Being the low-end phone in the HTC’s One series lineup, the HTC One V brings something surprisingly refreshing – it has a screen that is less than 4-inches. Yes, I know. Something you thought would never happen as Android phone screen sizes continue to go up (I mean, the Samsung Galaxy Note has a 5-inch screen!). However, being part of the One series, it does have some expectation to be a quality phone. So does it live up to it?
Terence Huynh reviews the HTC One V – the little phone that could?
7.0 / 10
Aluminium unibody; screen size is refreshingly small and reproduce colours well; the camera is good for a 5MP camera
Hardware specs little underwhelming compared to One X; screen makes Sense UI feel cramped
A decent phone for basic functions, web browsing and social media updating – in a small package
Design and Features
The HTC One V is probably one of the few phones on Android that do not feature a 4-inch-or-higher screen. And after using such large devices for a year and a half for Android, it is feels weird to go back to a smaller screen size.
The phone’s design is pretty simplistic – with a grey aluminium unibody with some bits of grey plastic. However, it does make the phone is easy to grip and it doesn’t leave any of those pesky fingerprints on the body. It does have a slight curve at the base of the phone – which serves pretty much no purpose other than to slightly different the design from other phones out there in the market
The front is taken up largely by the 3.7-inch Super LCD touchscreen, with three capacitive keys that are standard on all Android phones (home, back and windows) below. The screen is brilliant in reproducing colour, but if you’re jumping from large screen on your phone to this one, then you’ll feel that everything is cramped onto the screen. If you have big thumbs, then you’re going to have a hard time typing because the keys on the virtual keyboard will be a tad smaller than usual.
And because of the smaller screen size, the body is smaller. But one thing I like about the smaller body is that you can – like the iPhone and iPod touch – simply hold the phone and swipe from one edge of the screen to the other using only one hand.
In terms of hardware features – the phone features a 1GHz processor, 5-megapixel rear camera with LED flash and auto-focus, 4GB of storage and 512MB of RAM. While it is understandable that the phone’s features are meant to be lower in comparison to the One X, the hardware seems to be its Achilles heel. In comparison to all the other phones it is meant to be competing, a 1GHz processor in mid-2012 doesn’t seem right for a smartphone.
Well, unless you’re Windows Phone 7 – and you only got Microsoft to blame.
The HTC One V, like all other phones in the One Series, runs Android 4.0 Ice Cream Sandwich with their own custom skin – the Sense UI.
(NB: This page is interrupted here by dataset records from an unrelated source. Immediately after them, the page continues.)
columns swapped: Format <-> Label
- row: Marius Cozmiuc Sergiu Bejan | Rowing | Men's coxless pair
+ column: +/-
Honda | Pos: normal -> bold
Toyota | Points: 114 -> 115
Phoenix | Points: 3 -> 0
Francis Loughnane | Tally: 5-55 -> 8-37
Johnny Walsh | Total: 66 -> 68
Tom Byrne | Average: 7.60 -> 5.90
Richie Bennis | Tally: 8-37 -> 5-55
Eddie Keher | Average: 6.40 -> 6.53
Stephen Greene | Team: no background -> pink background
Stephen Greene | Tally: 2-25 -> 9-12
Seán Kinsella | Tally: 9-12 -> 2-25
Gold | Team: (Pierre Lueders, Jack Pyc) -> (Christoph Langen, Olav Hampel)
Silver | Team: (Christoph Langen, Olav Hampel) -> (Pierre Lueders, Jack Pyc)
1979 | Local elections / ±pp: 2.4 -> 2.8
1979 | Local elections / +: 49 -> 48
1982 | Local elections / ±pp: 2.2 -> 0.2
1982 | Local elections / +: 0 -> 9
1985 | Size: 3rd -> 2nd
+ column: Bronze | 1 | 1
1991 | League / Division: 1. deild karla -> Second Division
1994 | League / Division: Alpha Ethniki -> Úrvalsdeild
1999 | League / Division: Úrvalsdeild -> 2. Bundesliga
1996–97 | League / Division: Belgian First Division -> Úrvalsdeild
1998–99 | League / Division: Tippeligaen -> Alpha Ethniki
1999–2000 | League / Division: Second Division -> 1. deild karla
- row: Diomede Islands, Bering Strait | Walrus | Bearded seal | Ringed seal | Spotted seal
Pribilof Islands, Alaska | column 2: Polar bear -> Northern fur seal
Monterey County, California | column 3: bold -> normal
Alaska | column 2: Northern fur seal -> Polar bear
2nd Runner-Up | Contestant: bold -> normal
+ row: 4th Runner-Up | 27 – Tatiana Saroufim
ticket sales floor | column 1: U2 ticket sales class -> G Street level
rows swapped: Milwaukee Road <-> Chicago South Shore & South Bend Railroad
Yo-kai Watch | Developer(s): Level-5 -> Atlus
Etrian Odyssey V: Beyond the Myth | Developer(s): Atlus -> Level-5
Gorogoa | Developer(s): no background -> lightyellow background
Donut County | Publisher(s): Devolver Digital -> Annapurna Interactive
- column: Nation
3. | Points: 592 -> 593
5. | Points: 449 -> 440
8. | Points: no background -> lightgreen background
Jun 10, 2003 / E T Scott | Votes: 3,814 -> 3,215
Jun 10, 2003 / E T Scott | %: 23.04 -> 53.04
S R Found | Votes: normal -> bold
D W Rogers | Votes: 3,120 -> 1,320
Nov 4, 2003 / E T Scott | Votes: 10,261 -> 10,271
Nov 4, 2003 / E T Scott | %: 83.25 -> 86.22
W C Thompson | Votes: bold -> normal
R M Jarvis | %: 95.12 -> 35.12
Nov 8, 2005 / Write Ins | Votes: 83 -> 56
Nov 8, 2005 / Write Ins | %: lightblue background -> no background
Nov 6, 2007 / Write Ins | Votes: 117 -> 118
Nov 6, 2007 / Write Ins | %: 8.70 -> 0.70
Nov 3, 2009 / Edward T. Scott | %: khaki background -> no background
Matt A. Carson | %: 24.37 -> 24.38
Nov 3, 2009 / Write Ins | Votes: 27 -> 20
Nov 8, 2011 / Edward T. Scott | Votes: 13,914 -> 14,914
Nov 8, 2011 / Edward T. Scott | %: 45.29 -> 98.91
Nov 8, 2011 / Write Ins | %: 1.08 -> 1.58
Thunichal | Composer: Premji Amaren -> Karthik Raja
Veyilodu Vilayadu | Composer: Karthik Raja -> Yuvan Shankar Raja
The One V features a 5-megapixel camera, and while it is of a lower resolution compared to the 8-megapixel sensor found on the One X and other smartphones, it is surprisingly good. Of course, it isn’t as sharp and crisp as the One X’s camera lens, but for those who just want a photo – it will probably be fine (Of course, that said, if you want a better picture quality, get a camera and bring that instead).
The camera interface is, like every Android manufacturer, heavily customised. But you still get access to change the flash and change the scenes, such as Panorama and HDR photo shooting modes. It also has several Instagram-like effects, if you feel a bit artsy.
The phone is surprisingly coped well with a single core 1GHz processor. There weren’t any major problems when interacting with Android and the Sense UI – a bit of lag and jitters occasionally. But of course, with a 1GHz single core processor, it’s not going to perform the same like the HTC One X or the Samsung Galaxy S III. Most apps worked well – but if you’re going to be using this predominantly to connect to social networks like Facebook and Twitter, and browse the web, then it’s probably will handle it.
The Sense UI is pretty much the same experience as outlined as on the One X (“pretty easy to use”), except being squished into the smaller screen. Again, if you’re jumping from Gingerbread to Ice Cream Sandwich, there are some changes to how widgets are added, but these are minor problems.
Battery life on this phone is pretty good for a phone of this size and type. The phone managed to last for a two and bit days on simply using Facebook and Twitter mostly.
The HTC One V is more targeted towards those who are either jumping from pre-paid to a paid plan, but do not want to pay for a $60 a month plan to get a phone like the HTC One X or Galaxy S III. The phone has minor problems, but overall it is a decent phone to use for basic functions like calling, posting status messages on Twitter and checking Facebook.
The small screen size does put a major feature point of difference in comparison to its rivals – and the 3.7-inch screen will probably win those who do not necessarily need such a big screen. If only it had a dual core processor and more RAM, then it would be a more competitive alternative.
However, but you have to give credit to HTC, they would be tempted to make this more like their previous cheap phones – built with plastic and heavily underpowered. Instead, they have made a phone more aligned with the rest of the One series.